Mais que faisais-tu dans la rue ?!
2014 – Egypte

Lors de la révolution de 2011 en Egypte, les femmes ont été en première ligne, à l’égal des hommes. Il a régné alors une atmosphère unique, une magie propre aux révolutions qui aplanissent un temps les différences dans la lutte pour une grande cause commune. L’euphorie fût de courte durée, car très vite une violence ciblée a refait surface. Maintenir l’ordre patriarcal traditionnel, à défaut du reste. La scène filmée de « la fille au soutien-gorge bleu », tabassée par la police le 17 décembre 2011, fût un marqueur médiatique de ce désenchantement.

L’escalade des viols collectifs lors de manifestations, principalement en 2012 et 2013, a choqué le monde entier. Les mots terrorisme sexuel ont alors remplacé ceux du harcèlement sexuel. Aujourd’hui cette vague est retombée mais le quotidien des femmes continue d’être ruiné par un cocktail nauséabond de pulsions mâles et d’un régime culturel patriarcal extrême.

On ne peut pas simplement dire « c’est comme partout ». Il y a apparemment un syndrome égyptien. Des organisations féministes égyptiennes se battent depuis des années pour enrayer ce phénomène.
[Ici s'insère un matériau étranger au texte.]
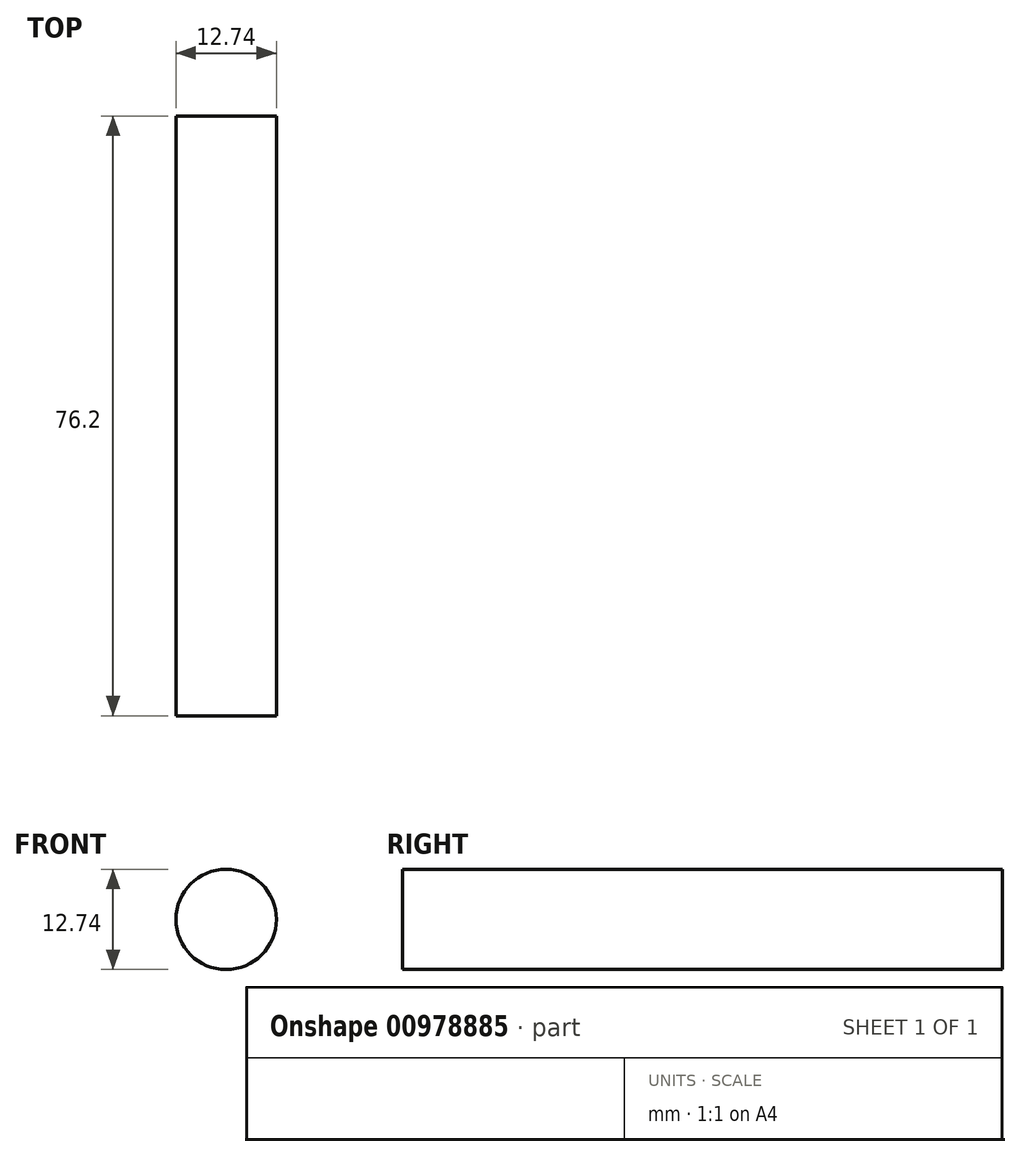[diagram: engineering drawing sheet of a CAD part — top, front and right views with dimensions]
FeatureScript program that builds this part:
annotation { "Feature Type Name" : "Feature", "Feature Type Description" : "" }
export const myFeature = defineFeature(function(context is Context, id is Id, definition is map)
    precondition{}
    {
        {
            var Q0;
            Q0=qCreatedBy(makeId("Front.planeOp"),FACE);
            var sketch = newSketch(context, id + "F0", { "sketchPlane" : qUnion([Q0])});
            skCircle(sketch, "E0", {"center": v(0, 0) * mm, "radius": 6.37 * mm});
            skSolve(sketch);
        }
        {
            var Q0;
            Q0=makeQuery(id+"F0.imprint","IMPRINT",FACE,{"disambiguationData":[TD([[makeQuery(id+"F0.imprint","IMPRINT",EDGE,{"derivedFrom":sQuery(id+"F0.wireOp",EDGE,"E0")}),1.0]])]});
            extrude(context, id + "F1", {"entities" : qUnion([Q0]), "depth" : 76.2 * mm, "offsetDistance" : 25.4 * mm});
        }
    });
Elles tentent surtout de briser les tabous sociétaux qui reprochent aux femmes de prendre part à des manifestations, et par extension de quitter leur poste au foyer familial. Dans la longue série de clichés machistes, elles sont aussi désignées comme responsables du harcèlement qui leur est destiné. Elles l’auraient bien cherché, notamment à cause de leur tenue vestimentaire. Pourtant les statistiques prouvent bien que les femmes voilées, habillées modestement, sont autant sinon plus victimes de harcèlement.

Mon travail afin de condamner ceci est un essai photographique, qui mélange une approche conceptuelle et le collage numérique avec ma base de photographe documentaire et de photojournaliste. Parti de cette immense injustice politique qui a connu son apogée odieuse avec les viols collectifs souvent organisés, ou du moins validés par non-assistance, aux plus hauts échelons du pouvoir, j’ai finalement décidé de parler de la cause à la source, c’est-à-dire un état d’esprit autant qu’un régime politique phallocrates.